━━━ Provided information ━━━

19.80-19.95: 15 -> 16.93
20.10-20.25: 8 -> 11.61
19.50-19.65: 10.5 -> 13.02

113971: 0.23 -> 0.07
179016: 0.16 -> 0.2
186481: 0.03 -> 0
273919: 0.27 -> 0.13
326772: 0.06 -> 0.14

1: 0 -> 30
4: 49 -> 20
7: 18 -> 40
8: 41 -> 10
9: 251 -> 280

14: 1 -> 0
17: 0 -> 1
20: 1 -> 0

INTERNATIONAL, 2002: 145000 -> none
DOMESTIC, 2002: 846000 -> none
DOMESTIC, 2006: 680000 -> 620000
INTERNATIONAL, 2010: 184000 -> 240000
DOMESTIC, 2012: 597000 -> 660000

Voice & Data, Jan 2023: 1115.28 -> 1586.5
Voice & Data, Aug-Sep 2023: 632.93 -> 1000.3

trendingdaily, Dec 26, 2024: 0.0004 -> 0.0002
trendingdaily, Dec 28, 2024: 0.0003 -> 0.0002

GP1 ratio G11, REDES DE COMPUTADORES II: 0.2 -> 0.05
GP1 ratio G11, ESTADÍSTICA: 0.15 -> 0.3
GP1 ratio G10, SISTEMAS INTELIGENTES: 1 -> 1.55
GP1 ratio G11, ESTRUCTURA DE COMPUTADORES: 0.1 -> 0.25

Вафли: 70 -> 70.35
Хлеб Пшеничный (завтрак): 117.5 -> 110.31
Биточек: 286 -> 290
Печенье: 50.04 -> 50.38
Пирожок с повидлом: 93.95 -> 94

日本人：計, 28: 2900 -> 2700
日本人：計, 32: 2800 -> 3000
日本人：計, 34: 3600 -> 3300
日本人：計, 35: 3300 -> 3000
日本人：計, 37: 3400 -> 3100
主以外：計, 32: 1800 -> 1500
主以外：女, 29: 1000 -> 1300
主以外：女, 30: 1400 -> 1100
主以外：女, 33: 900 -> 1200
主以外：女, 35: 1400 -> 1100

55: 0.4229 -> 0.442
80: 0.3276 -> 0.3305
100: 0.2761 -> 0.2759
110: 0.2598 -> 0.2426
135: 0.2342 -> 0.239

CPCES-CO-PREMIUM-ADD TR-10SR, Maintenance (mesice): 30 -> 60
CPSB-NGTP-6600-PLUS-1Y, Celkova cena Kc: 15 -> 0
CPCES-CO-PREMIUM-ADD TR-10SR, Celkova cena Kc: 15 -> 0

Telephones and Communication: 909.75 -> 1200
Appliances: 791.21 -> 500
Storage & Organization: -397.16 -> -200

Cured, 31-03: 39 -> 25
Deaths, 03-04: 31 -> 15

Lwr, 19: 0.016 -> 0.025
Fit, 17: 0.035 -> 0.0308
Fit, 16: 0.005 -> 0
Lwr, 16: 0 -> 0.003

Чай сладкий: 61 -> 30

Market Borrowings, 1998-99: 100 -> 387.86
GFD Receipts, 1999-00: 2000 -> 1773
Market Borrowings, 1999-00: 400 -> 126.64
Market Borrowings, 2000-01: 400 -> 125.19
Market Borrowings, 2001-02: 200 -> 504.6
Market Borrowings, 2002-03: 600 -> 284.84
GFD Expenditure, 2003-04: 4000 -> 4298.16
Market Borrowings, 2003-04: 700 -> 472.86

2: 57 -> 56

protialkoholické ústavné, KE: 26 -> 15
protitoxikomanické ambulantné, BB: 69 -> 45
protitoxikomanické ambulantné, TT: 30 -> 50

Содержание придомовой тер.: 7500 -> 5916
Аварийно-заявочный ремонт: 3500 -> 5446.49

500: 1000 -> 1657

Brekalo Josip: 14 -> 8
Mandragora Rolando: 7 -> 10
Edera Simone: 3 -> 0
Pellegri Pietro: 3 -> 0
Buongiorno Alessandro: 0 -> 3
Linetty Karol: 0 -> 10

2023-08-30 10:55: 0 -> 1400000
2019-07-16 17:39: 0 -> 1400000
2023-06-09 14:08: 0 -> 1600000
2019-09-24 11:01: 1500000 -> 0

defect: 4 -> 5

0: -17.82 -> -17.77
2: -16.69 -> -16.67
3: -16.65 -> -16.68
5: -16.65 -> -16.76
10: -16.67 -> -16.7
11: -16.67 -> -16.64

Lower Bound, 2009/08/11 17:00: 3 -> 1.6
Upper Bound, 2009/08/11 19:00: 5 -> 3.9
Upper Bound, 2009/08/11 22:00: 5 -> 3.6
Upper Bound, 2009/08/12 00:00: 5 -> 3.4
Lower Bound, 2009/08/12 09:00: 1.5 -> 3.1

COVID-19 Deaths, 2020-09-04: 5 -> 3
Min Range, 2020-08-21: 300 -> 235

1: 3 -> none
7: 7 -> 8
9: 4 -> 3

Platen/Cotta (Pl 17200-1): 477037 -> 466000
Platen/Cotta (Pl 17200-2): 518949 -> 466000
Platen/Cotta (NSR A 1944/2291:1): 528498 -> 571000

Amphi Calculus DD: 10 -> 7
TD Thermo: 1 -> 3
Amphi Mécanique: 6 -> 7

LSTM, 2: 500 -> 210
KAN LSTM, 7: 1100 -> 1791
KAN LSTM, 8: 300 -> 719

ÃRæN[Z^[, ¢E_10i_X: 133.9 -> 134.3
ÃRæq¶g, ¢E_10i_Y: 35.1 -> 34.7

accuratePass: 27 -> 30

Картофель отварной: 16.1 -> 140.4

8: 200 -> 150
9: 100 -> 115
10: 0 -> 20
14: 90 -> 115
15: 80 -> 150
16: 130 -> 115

━━━

What is being asked: In the data above, which lines lie between the line with "Market Borrowings, 2003-04: 700 -> 472.86" and the line with "Аварийно-заявочный ремонт: 3500 -> 5446.49", inclusive? Print those lines exactly and nothing else.

Solution to the problem:
Market Borrowings, 2003-04: 700 -> 472.86

2: 57 -> 56

protialkoholické ústavné, KE: 26 -> 15
protitoxikomanické ambulantné, BB: 69 -> 45
protitoxikomanické ambulantné, TT: 30 -> 50

Содержание придомовой тер.: 7500 -> 5916
Аварийно-заявочный ремонт: 3500 -> 5446.49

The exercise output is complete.